October 9: “Nothing Changes: Art For Hank’s Sake.” How far would you go to pursue your passion? At 87 years old, Hank Virgona commutes to his Union Square studio six days a week and makes art. Despite poor health, cancer, lack of revenue and obscurity as an artist, Hank is unrelenting in his quest to understand how life and art are the same.
October 23: “Curious Worlds: The Art & Imagination of David Beck.” This film pulls back the curtain on artist David Beck: a master sculptor, carver, and miniature architect who works in a fantastical genre all his own, creating intricate worlds that are alive with magical and brilliant observations. His pieces have been shown at the MET, the Guggenheim, and some of the world’s most prominent galleries. His work, "MVSEVM" was commissioned by the Smithsonian American Art Museum, where it is on permanent display. To the larger public, though, he is virtually unknown.
October 30: “The Original” followed by Q&A with director and artist, Richard McMahan, and “Little Fiel,” followed by Q&A with director Irina Patkanian. Outsider artist Richard McMahan is on a quest to painstakingly re-create thousands of famous and not-so-famous paintings and artifacts in miniature. From well-loved Picasso and Frida Kahlo paintings to the more obscure, McMahan has mastered dozens of genres over 30 years. “Little Fiel” is a stop motion animation/documentary loosely based on the life story of Mozambican artist Fiel dos Santos who grew up during the 16-year civil war. Fiel created eight figures representing his family from dismantled civil war guns. Three New York artists turned them into puppets and created immersive stop-motion animation, inspired by Fiel’s memories.

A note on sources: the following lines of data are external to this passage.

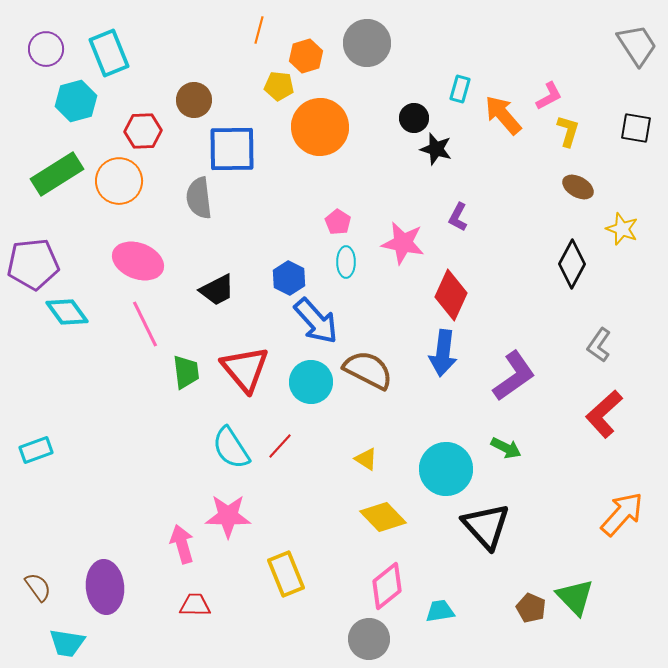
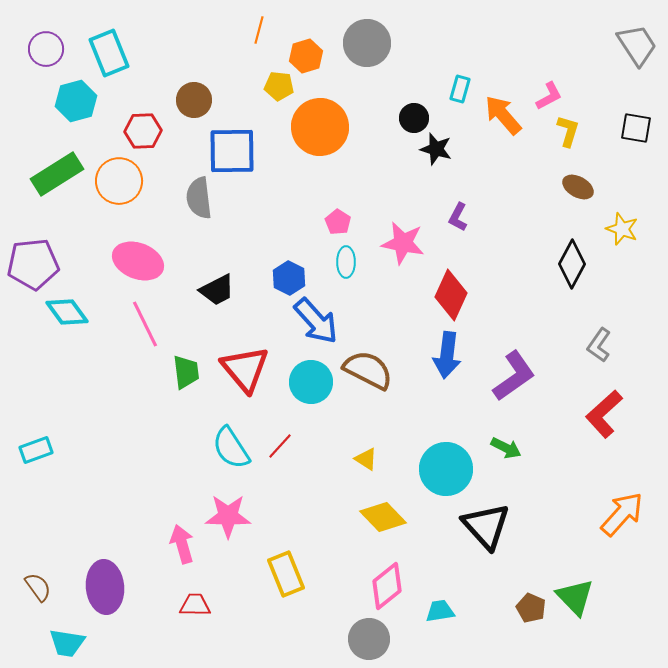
blue square at (232, 149): moved 2 px down
blue arrow at (443, 353): moved 4 px right, 2 px down
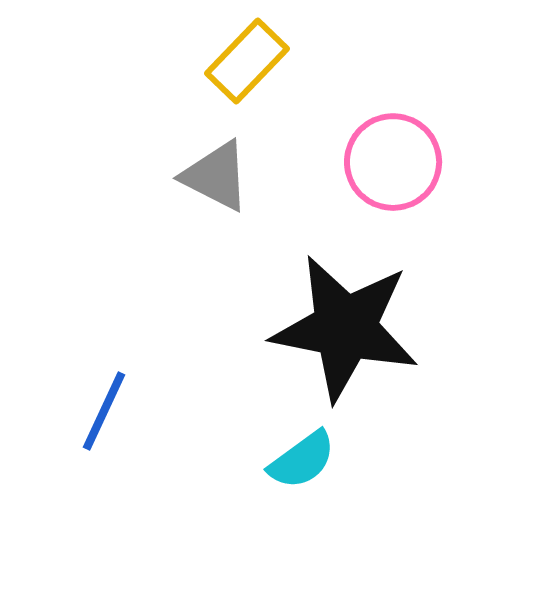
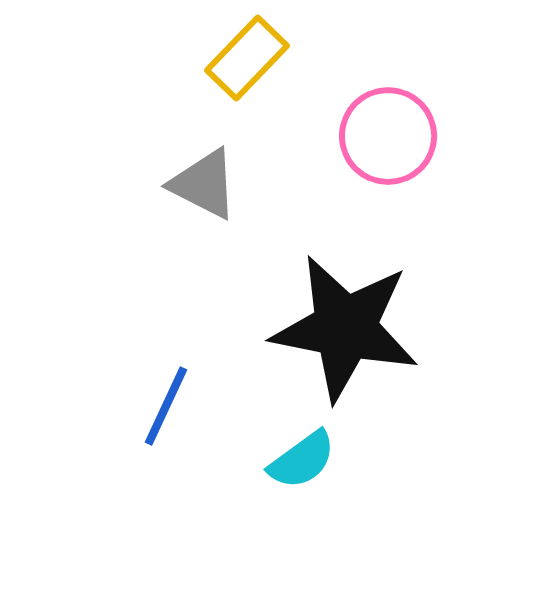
yellow rectangle: moved 3 px up
pink circle: moved 5 px left, 26 px up
gray triangle: moved 12 px left, 8 px down
blue line: moved 62 px right, 5 px up
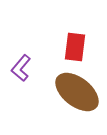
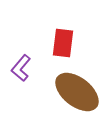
red rectangle: moved 12 px left, 4 px up
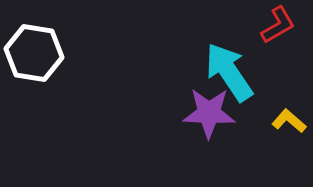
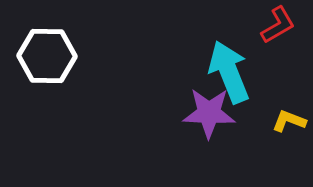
white hexagon: moved 13 px right, 3 px down; rotated 8 degrees counterclockwise
cyan arrow: rotated 12 degrees clockwise
yellow L-shape: rotated 20 degrees counterclockwise
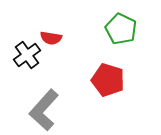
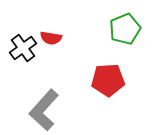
green pentagon: moved 4 px right; rotated 24 degrees clockwise
black cross: moved 4 px left, 7 px up
red pentagon: rotated 20 degrees counterclockwise
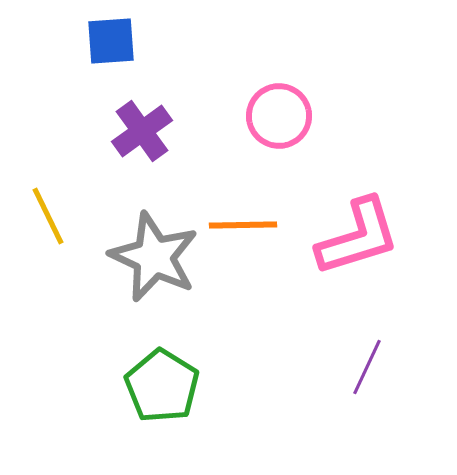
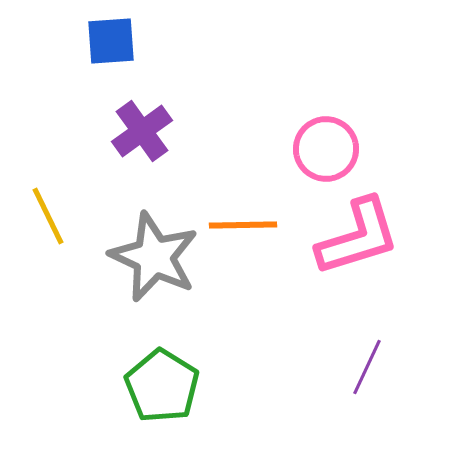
pink circle: moved 47 px right, 33 px down
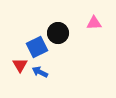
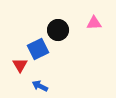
black circle: moved 3 px up
blue square: moved 1 px right, 2 px down
blue arrow: moved 14 px down
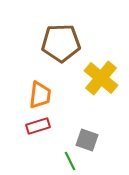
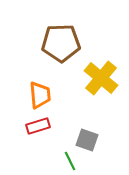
orange trapezoid: rotated 12 degrees counterclockwise
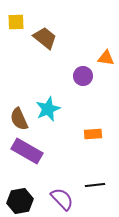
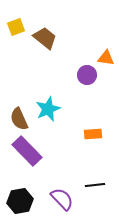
yellow square: moved 5 px down; rotated 18 degrees counterclockwise
purple circle: moved 4 px right, 1 px up
purple rectangle: rotated 16 degrees clockwise
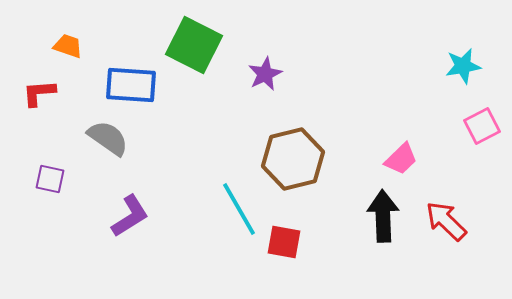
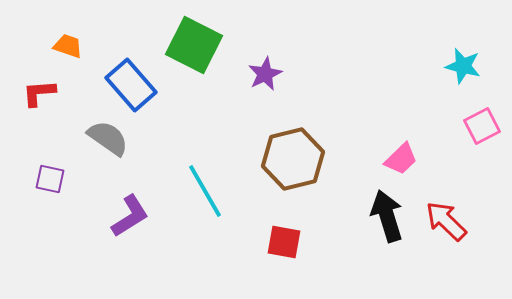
cyan star: rotated 24 degrees clockwise
blue rectangle: rotated 45 degrees clockwise
cyan line: moved 34 px left, 18 px up
black arrow: moved 4 px right; rotated 15 degrees counterclockwise
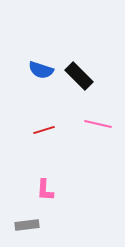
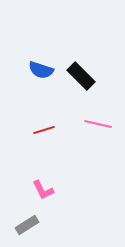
black rectangle: moved 2 px right
pink L-shape: moved 2 px left; rotated 30 degrees counterclockwise
gray rectangle: rotated 25 degrees counterclockwise
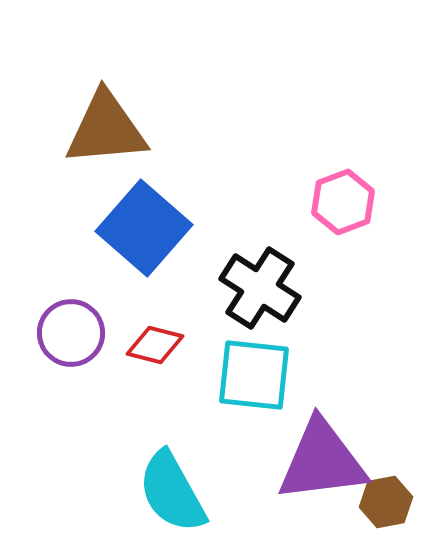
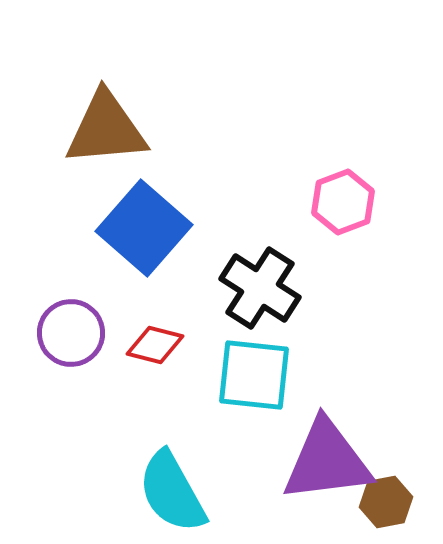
purple triangle: moved 5 px right
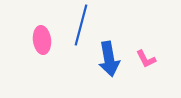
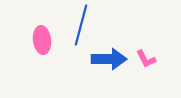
blue arrow: rotated 80 degrees counterclockwise
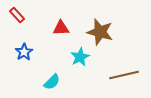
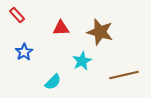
cyan star: moved 2 px right, 4 px down
cyan semicircle: moved 1 px right
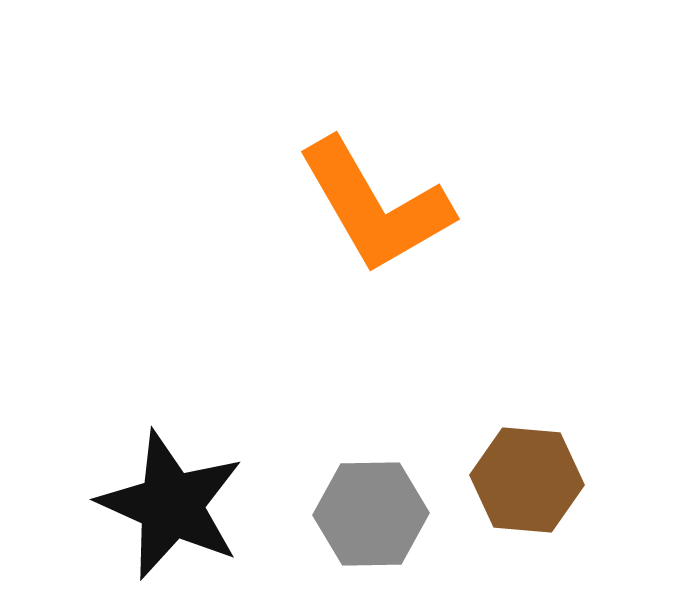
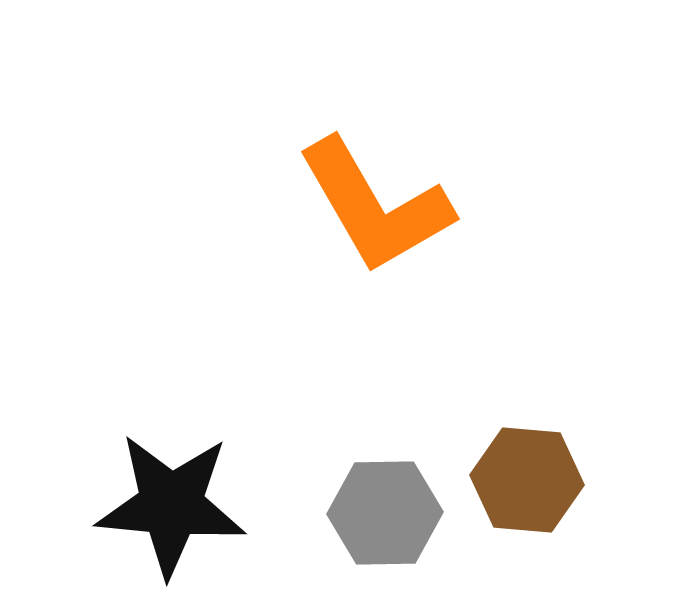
black star: rotated 19 degrees counterclockwise
gray hexagon: moved 14 px right, 1 px up
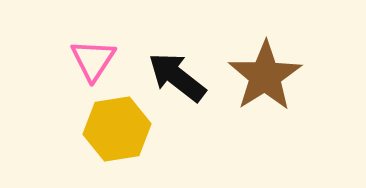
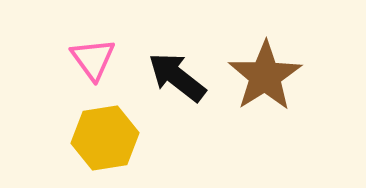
pink triangle: moved 1 px up; rotated 9 degrees counterclockwise
yellow hexagon: moved 12 px left, 9 px down
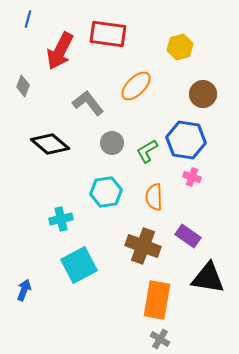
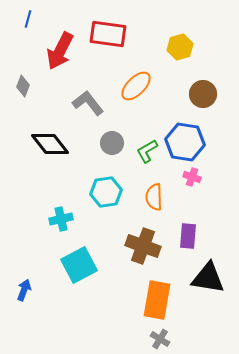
blue hexagon: moved 1 px left, 2 px down
black diamond: rotated 12 degrees clockwise
purple rectangle: rotated 60 degrees clockwise
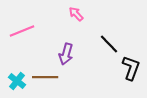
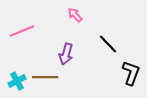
pink arrow: moved 1 px left, 1 px down
black line: moved 1 px left
black L-shape: moved 5 px down
cyan cross: rotated 24 degrees clockwise
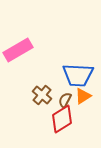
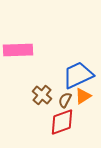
pink rectangle: rotated 28 degrees clockwise
blue trapezoid: rotated 152 degrees clockwise
red diamond: moved 3 px down; rotated 12 degrees clockwise
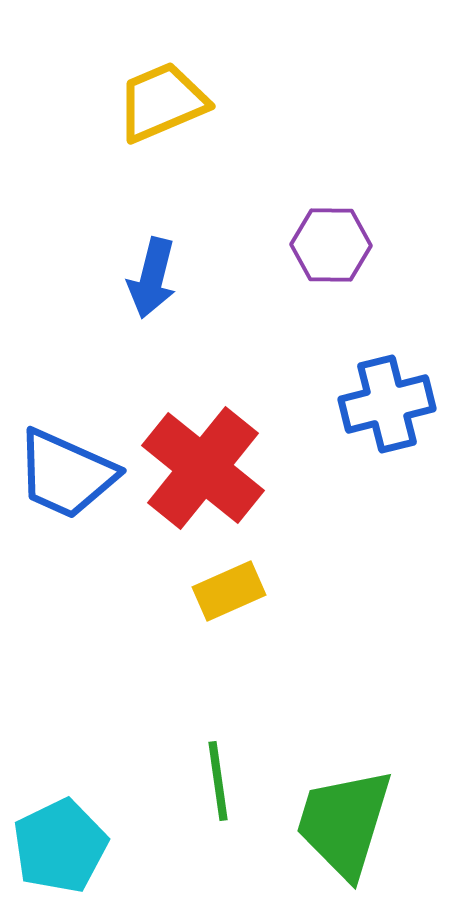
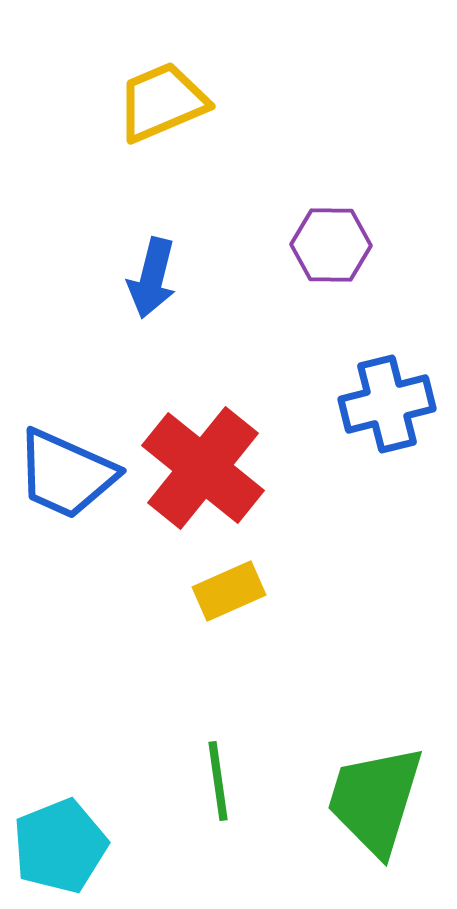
green trapezoid: moved 31 px right, 23 px up
cyan pentagon: rotated 4 degrees clockwise
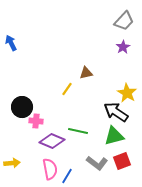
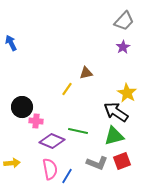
gray L-shape: rotated 15 degrees counterclockwise
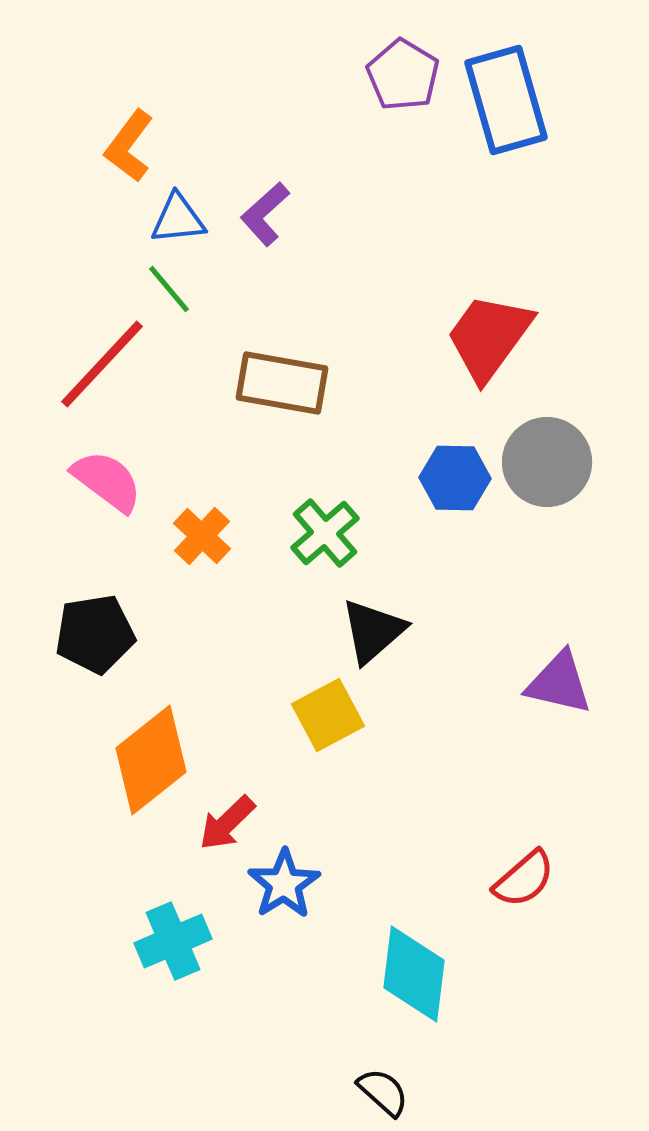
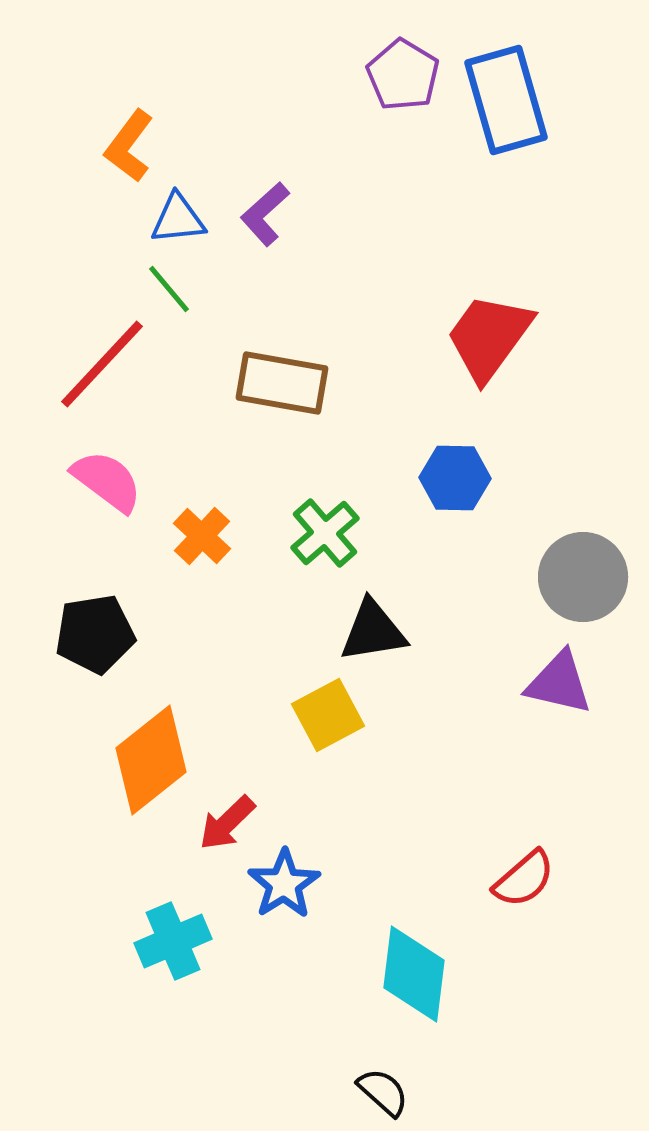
gray circle: moved 36 px right, 115 px down
black triangle: rotated 32 degrees clockwise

November 6: ‘With Dad” followed by Q&A with director & photographer Stephen DiRado and the film, “Summer Spent.” The short nonfiction film “With Dad” documents the work of photographer Stephen DiRado, specifically during the period of his father’s mental decline and eventual death from Alzheimer’s Disease in 2009. The film includes interview footage of DiRado, high-resolution digital scans of DiRado's work and contemporaneous digital video footage. “Summer Spent” is a 40-minute documentary depicting DiRado's obsessive, work discipline and life connected to people on Martha's Vineyard for over 25 years.